#### What is required
Scan the data below. Pull out each line where "wikipedia" occurs.

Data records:
┏━━

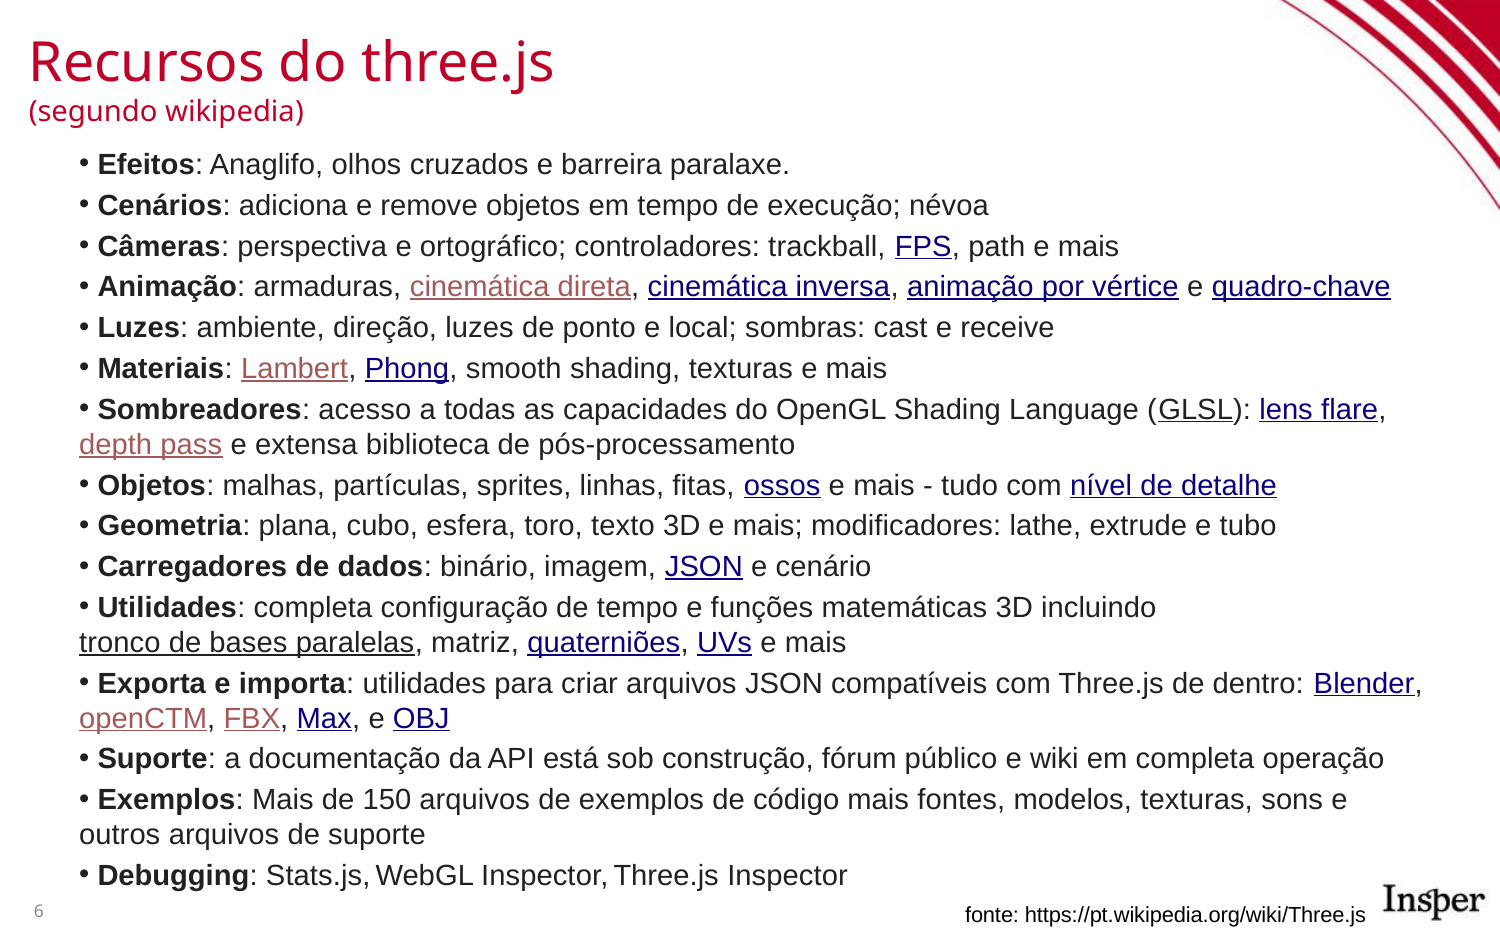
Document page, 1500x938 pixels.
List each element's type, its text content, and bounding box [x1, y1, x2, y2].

slide_number 6 [0, 887, 78, 938]
title Recursos do three.js (segundo wikipedia) [13, 18, 1397, 104]
picture [249, 0, 1500, 938]
text_box fonte: https://pt.wikipedia.org/wiki/Three.js [950, 893, 1443, 935]
list Efeitos: Anaglifo, olhos cruzados e barreira paralaxe. Cenários: adiciona e remove objetos em tempo de execução; névoa Câmeras: perspectiva e ortográfico; controladores: trackball, FPS, path e mais Animação: armaduras, cinemática direta, cinemática inversa, animação por vértice e quadro-chave Luzes: ambiente, direção, luzes de ponto e local; sombras: cast e receive Materiais: Lambert, Phong, smooth shading, texturas e mais Sombreadores: acesso a todas as capacidades do OpenGL Shading Language (GLSL): lens flare, depth pass e extensa biblioteca de pós-processamento Objetos: malhas, partículas, sprites, linhas, fitas, ossos e mais - tudo com nível de detalhe Geometria: plana, cubo, esfera, toro, texto 3D e mais; modificadores: lathe, extrude e tubo Carregadores de dados: binário, imagem, JSON e cenário Utilidades: completa configuração de tempo e funções matemáticas 3D incluindo tronco de bases paralelas, matriz, quaterniões, UVs e mais Exporta e importa: utilidades para criar arquivos JSON compatíveis com Three.js de dentro: Blender, openCTM, FBX, Max, e OBJ Suporte: a documentação da API está sob construção, fórum público e wiki em completa operação Exemplos: Mais de 150 arquivos de exemplos de código mais fontes, modelos, texturas, sons e outros arquivos de suporte Debugging: Stats.js, WebGL Inspector, Three.js Inspector [64, 137, 1447, 876]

┗━━

#### Answer space
title Recursos do three.js (segundo wikipedia) [13, 18, 1397, 104]
text_box fonte: https://pt.wikipedia.org/wiki/Three.js [950, 893, 1443, 935]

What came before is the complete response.